BREVE ESERCIZIO:
Rispondi in base al testo su Gaeta.
(a) Quanti feriti partono per Terracina il 12 dicembre?
(b) Quante palle di cannone rigato cadono su Gaeta il 24 dicembre, e in quante ore?
(c) In quali lingue la regina incoraggia i difensori di Gaeta?

TESTO SCELTO:
Lo stesso popolo di Gaeta seguendo il suo esempio non abbandona le case pur sotto il tiro piemontese, anzi rifiuta l’invito piemontese ad abbandonare Gaeta per salvarsi la vita.
Ogni giorno si sente gridare dappertutto «Viv‘o Rre», «Viva Maria Sofia», «Viva Napoli», «Viva le Due Sicilie»; gli ufficiali rinunziano alla paga a favore dei soldati, motivati da una sovrana bellissima di 19 anni che avanza fiera accanto a suo marito il re Francesco II.
La regina in un misto di italiano, napoletano e tedesco incoraggia i difensori di Gaeta, gridando per farsi udire anche dai nemici piemontesi ai reparti militari borbonici: «L’Europa vi guarda. Io e il re siamo giovani come voi, siamo con voi , all’assalto! … Viva il Re e viva Napoli!… »
300 feriti partono per Terracina pontificia il 12 dicembre, mentre le batterie d’artiglieria napoletane rovinano le postazioni d’avanguardia piemontesi nella notte ; il 19 dicembre per poco non salta in aria la batteria d’artiglieria borbonica San Giacomo sotto il fuoco nemico che divampa fino al 23 dicembre.
Il 24, vigilia di Natale 1860, a mezzogiorno una pioggia di fuoco piemontese mira di nuovo su Gaeta: 500 palle di cannone rigato in 4 ore. Muore una giovane abitante di Gaeta di 16 anni.

ESTRATTO DEI DATI:
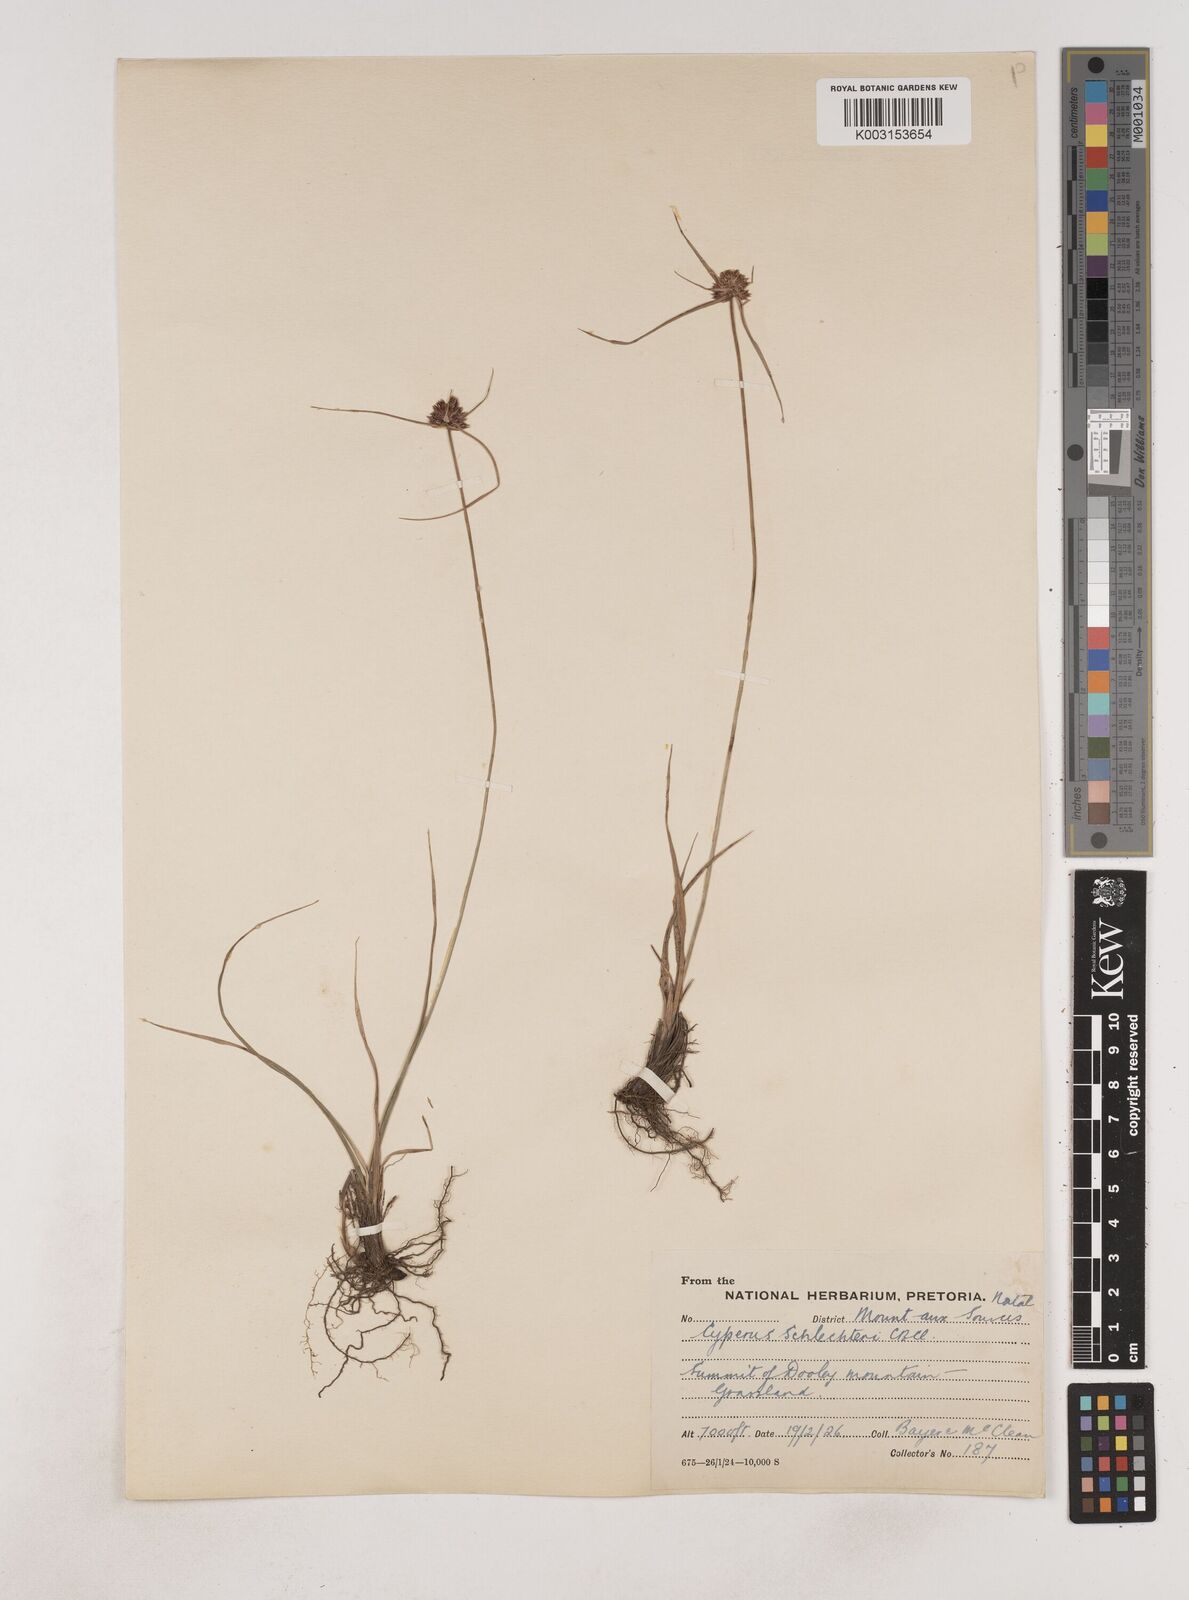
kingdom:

SOLUZIONE:
(a) 300 feriti.
(b) 500 palle di cannone rigato in 4 ore.
(c) In un misto di italiano, napoletano e tedesco.